Perhaps the most difficult version is the planche push-up (where both of your feet are in the air), and it will probably take a year or more to work up to being able to do these properly.
5. Parallel Bar Dips
This is one of my favorites, and another great exercise for the chest, triceps and front deltoids. Do them straight up and down to put maximum emphasis on the triceps, or lean forward slightly to get more chest involvement.
You can also do these on rings as well as on the parallel bars. Ensure you go down until the backs of your arms are at least parallel to the floor, and when you can do around 12–15 reps, increase the resistance by adding extra weight.
6. Handstand Push-Ups
These are about the best exercise there is for developing the shoulders, and they’ll also pump up your triceps really well too.
Before you can do them, you’ll first need to be able to comfortably hold a handstand with your feet up against a wall. Then lower yourself until your head touches the floor, before pressing back up again. If you can’t get down that far, just go as far as you can, and gradually increase the range of motion over time.
When you can do 10–12 reps, touching your head to the floor, increase the range of motion further by placing your hands on raised supports and lowering your head between these. You should eventually be able to go down until your shoulders are level with your hands.
7. Pistol Squat
Pistol squats will develop every muscle in your lower body, as well as improving your balance and co-ordination. Hold one leg straight out in front of you and squat all the way down on your other leg. Then stand back up again, flexing your glutes and abs hard as you pass the parallel position.
Don’t try to do pistol squats straight away if you have never done them before, however, as they place a great deal of strain on the connective tissues. Instead, start off with an easier one-legged squat, such as the Bulgarian split squat (that’s a one-legged squat with your rear foot elevated). And when you are comfortable doing these, you can start working your way up to doing pistol squats.
Then, when you can do 12–15 full range pistol squats, make them more difficult by holding a weight while doing them.
8. Bulgarian Split Squat
This is another excellent leg exercise, but it’s a lot easier than pistol squats. Place one foot up on a bench behind you, and squat straight down as far as you can go on the other leg. You should be getting the top of your leg at least parallel to the floor.
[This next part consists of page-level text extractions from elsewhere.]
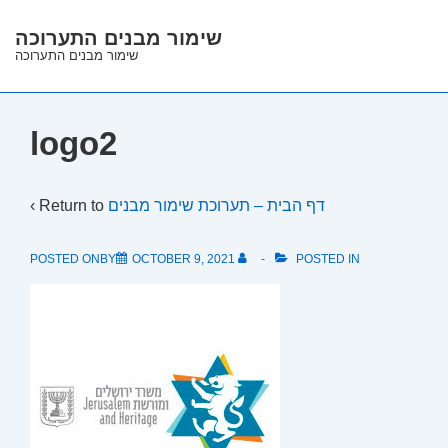
↓
שימור מבנים התערוכה
Skip
שימור מבנים התערוכה
to
Main
Content
logo2
‹ Return to
דף הבית – תערוכת שימור מבנים
POSTED ONBY
OCTOBER 9, 2021
POSTED IN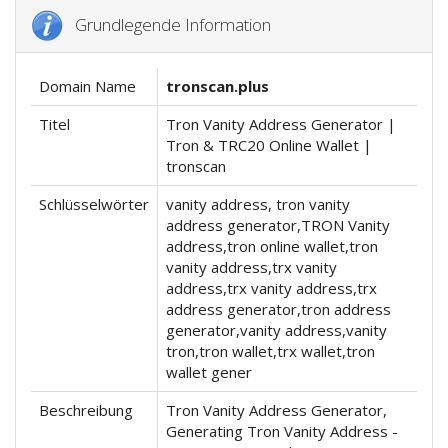
Grundlegende Information
Domain Name
tronscan.plus
Titel
Tron Vanity Address Generator |
Tron & TRC20 Online Wallet |
tronscan
Schlüsselwörter
vanity address, tron vanity
address generator,TRON Vanity
address,tron online wallet,tron
vanity address,trx vanity
address,trx vanity address,trx
address generator,tron address
generator,vanity address,vanity
tron,tron wallet,trx wallet,tron
wallet gener
Beschreibung
Tron Vanity Address Generator,
Generating Tron Vanity Address -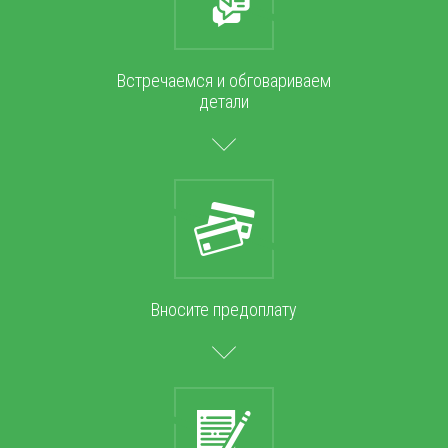
Встречаемся и обговариваем
детали
Вносите предоплату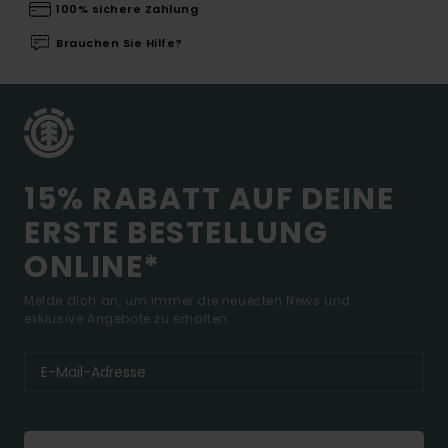
100% sichere Zahlung
Brauchen Sie Hilfe?
15% RABATT AUF DEINE
ERSTE BESTELLUNG
ONLINE*
Melde dich an, um immer die neuesten News und
exklusive Angebote zu erhalten.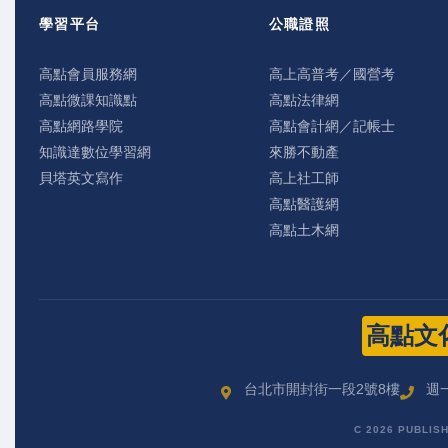
學習平台
公職證照
高點會員服務網
高上高普考／國營考
高點微課知識點
高點法律網
高點網路學院
高點會計網／記帳士
知識達數位學習網
來勝不動產
貝塔英文寫作
高上社工師
高點醫護網
高點土木網
高點文
台北市開封街一段2號8樓
週一
C 2026 PUBLIS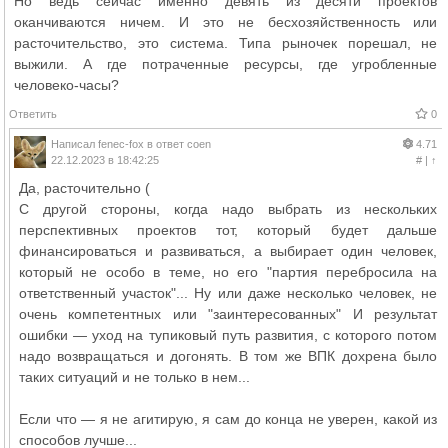
Но ведь сейчас именно девять из десяти проектов
оканчиваются ничем. И это не бесхозяйственность или
расточительство, это система. Типа рыночек порешал, не
выжили. А где потраченные ресурсы, где угробленные
человеко-часы?
Ответить
0
Написал
fenec-fox
в ответ
coen
4.71
22.12.2023 в 18:42:25
#
|
↑
Да, расточительно (
С другой стороны, когда надо выбрать из нескольких
перспективных проектов тот, который будет дальше
финансироваться и развиваться, а выбирает один человек,
который не особо в теме, но его "партия перебросила на
ответственный участок"... Ну или даже несколько человек, не
очень компетентных или "заинтересованных" И результат
ошибки — уход на тупиковый путь развития, с которого потом
надо возвращаться и догонять. В том же ВПК дохрена было
таких ситуаций и не только в нем...
Если что — я не агитирую, я сам до конца не уверен, какой из
способов лучше...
Then stand back up again.
When you can do 15–20 of these, you can make it more difficult by holding a dumbbell in each hand. Or you can start working your way up to doing pistol squats.
9. Ab Wheel Rollout
This is a great exercise for strengthening the abdominal muscles. Start by doing them on your knees and simply roll the wheel out in front of you until your arms are straight out in front of your head. Your body should be just a few inches off the floor. Then pull it back in again.
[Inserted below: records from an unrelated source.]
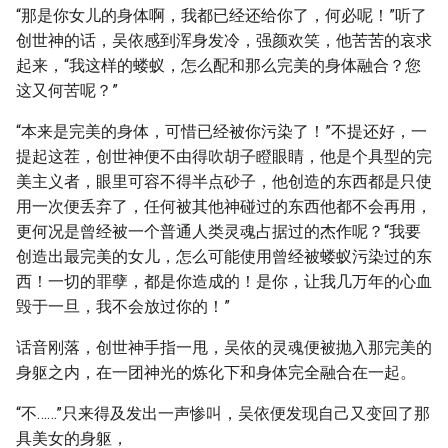
“那是你女儿的身体啊，我都已经还给你了，何必呢！”听了
创世神的话，吴依感到浑身发冷，强颜欢笑，他苦苦的哀求
起来，“我这样的蝼蚁，怎么配和那么完美的身体融合？您
这又何苦呢？”
“本来是完美的身体，可惜已经被你污染了！”不提还好，一
提起这茬，创世神便不由得吹胡子瞪眼睛，他是个具型的完
美主义者，眼里可容不得半点砂子，他创造的东西都是只使
用一次便丢弃了，任何被其他神碰过的东西他都不会再用，
更何况是曾经被一个普通人类灵魂占据过的杰作呢？“我要
创造出最完美的女儿，怎么可能使用曾经被蝼蚁污染过的东
西！一切的罪孽，都是你造成的！是你，让我几万年的心血
毁于一旦，我不会放过你的！”
话音刚落，创世神手指一甩，吴依的灵魂便被抛入那完美的
身躯之内，在一团神光的炼化下和身体完全融合在一起。
“不……”只来得及发出一声惨叫，吴依便发现自己又变回了那
具美女的身躯，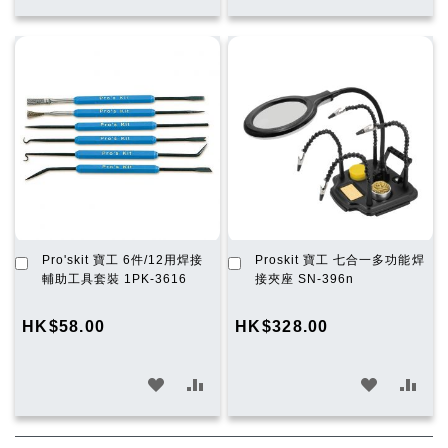
入
入
入
入
願
比
願
比
望
較
望
較
清
清
單
單
加
加
Pro'skit 寶工 6件/12用焊接
Proskit 寶工 七合一多功能焊
入
入
輔助工具套裝 1PK-3616
接夾座 SN-396n
購
購
物
物
HK$58.00
HK$328.00
車
車
加
加
加
加
入
入
入
入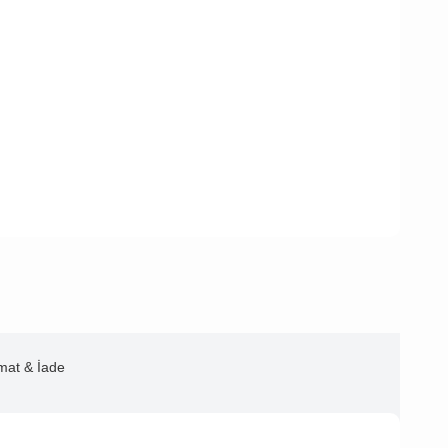
imat & İade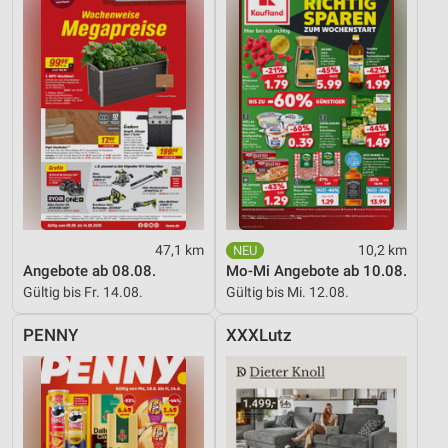
47,1 km
10,2 km
Angebote ab 08.08.
Mo-Mi Angebote ab 10.08.
Gültig bis Fr. 14.08.
Gültig bis Mi. 12.08.
PENNY
XXXLutz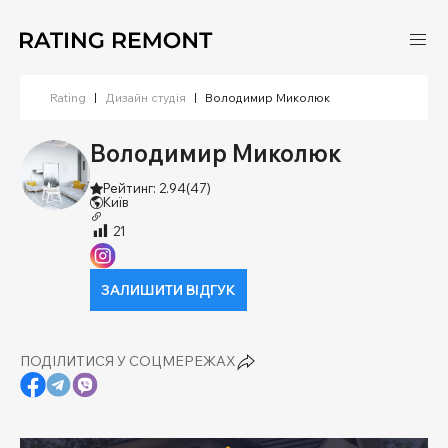
Rating
|
Дизайн студія
|
Володимир Миколюк
Володимир Миколюк
Рейтинг: 2.94
(47)
Київ
21
ЗАЛИШИТИ ВІДГУК
ПОДІЛИТИСЯ У СОЦМЕРЕЖАХ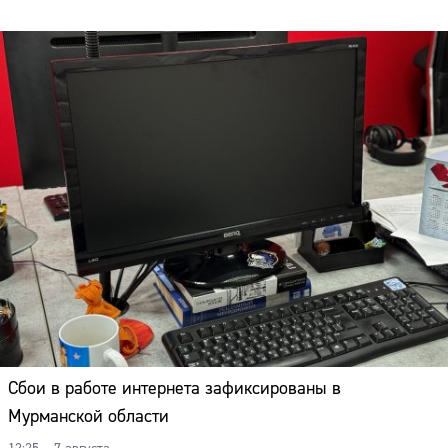
Сбои в работе интернета зафиксированы в
Мурманской области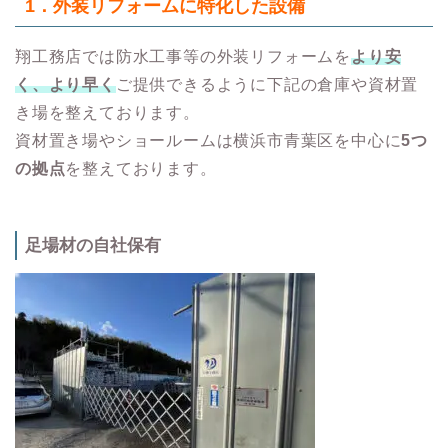
1．
外装リフォームに特化した設備
翔工務店では防水工事等の外装リフォームを
より安
く、より早く
ご提供できるように下記の倉庫や資材置
き場を整えております。
資材置き場やショールームは横浜市青葉区を中心に
5つ
の拠点
を整えております。
足場材の自社保有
When these become too easy, you can progress to doing them on your feet. Keep your abs braced tightly and your glutes squeezed hard throughout the movement.
10. Hanging Leg Raise
This is one of the best abdominal exercises there is, and it’s particularly good for the lower abs. Hang from a bar and raise your legs out in front of you until they are parallel to the floor, keeping them straight throughout. Return to the starting position and repeat.
This is quite an advanced exercise, so if you find it too difficult, start out by doing them with your legs bent.
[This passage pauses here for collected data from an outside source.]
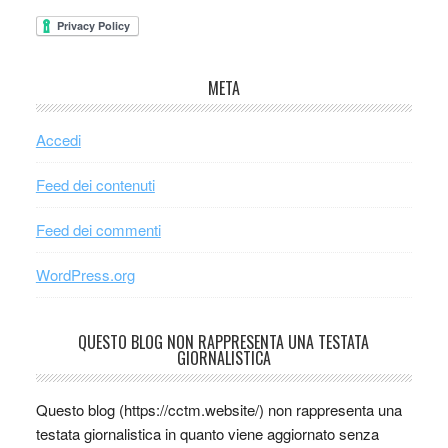
META
Accedi
Feed dei contenuti
Feed dei commenti
WordPress.org
QUESTO BLOG NON RAPPRESENTA UNA TESTATA
GIORNALISTICA
Questo blog (https://cctm.website/) non rappresenta una
testata giornalistica in quanto viene aggiornato senza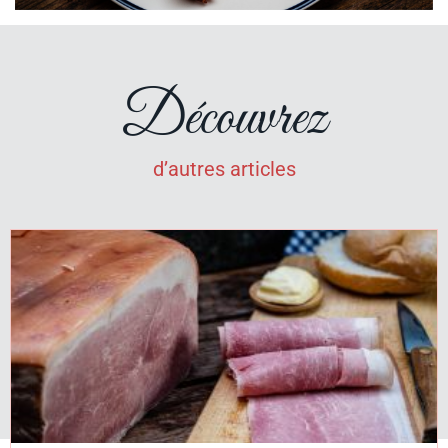
Découvrez
d’autres articles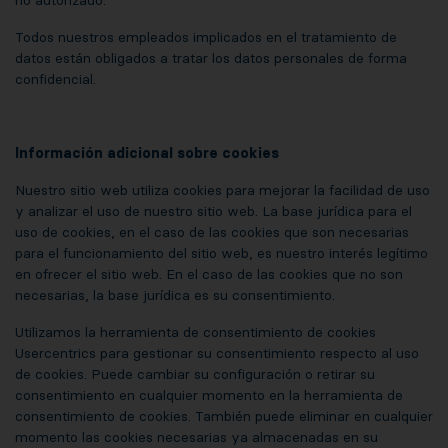
no autorizado.
Todos nuestros empleados implicados en el tratamiento de
datos están obligados a tratar los datos personales de forma
confidencial.
Información adicional sobre cookies
Nuestro sitio web utiliza cookies para mejorar la facilidad de uso
y analizar el uso de nuestro sitio web. La base jurídica para el
uso de cookies, en el caso de las cookies que son necesarias
para el funcionamiento del sitio web, es nuestro interés legítimo
en ofrecer el sitio web. En el caso de las cookies que no son
necesarias, la base jurídica es su consentimiento.
Utilizamos la herramienta de consentimiento de cookies
Usercentrics para gestionar su consentimiento respecto al uso
de cookies. Puede cambiar su configuración o retirar su
consentimiento en cualquier momento en la herramienta de
consentimiento de cookies. También puede eliminar en cualquier
momento las cookies necesarias ya almacenadas en su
And when you can do 15–20 reps with straight legs, you can progress further by continuing the movement beyond parallel, until your feet reach the height of the bar.
So those are my top 10 bodyweight exercises for building muscle size and strength. There are many more of course, and some are so advanced they may take years to master – if you ever do. But these will give you a good start. So, if you’re not already doing so, why not add a few of them into your program starting today? I’m sure you’ll be very happy with the results.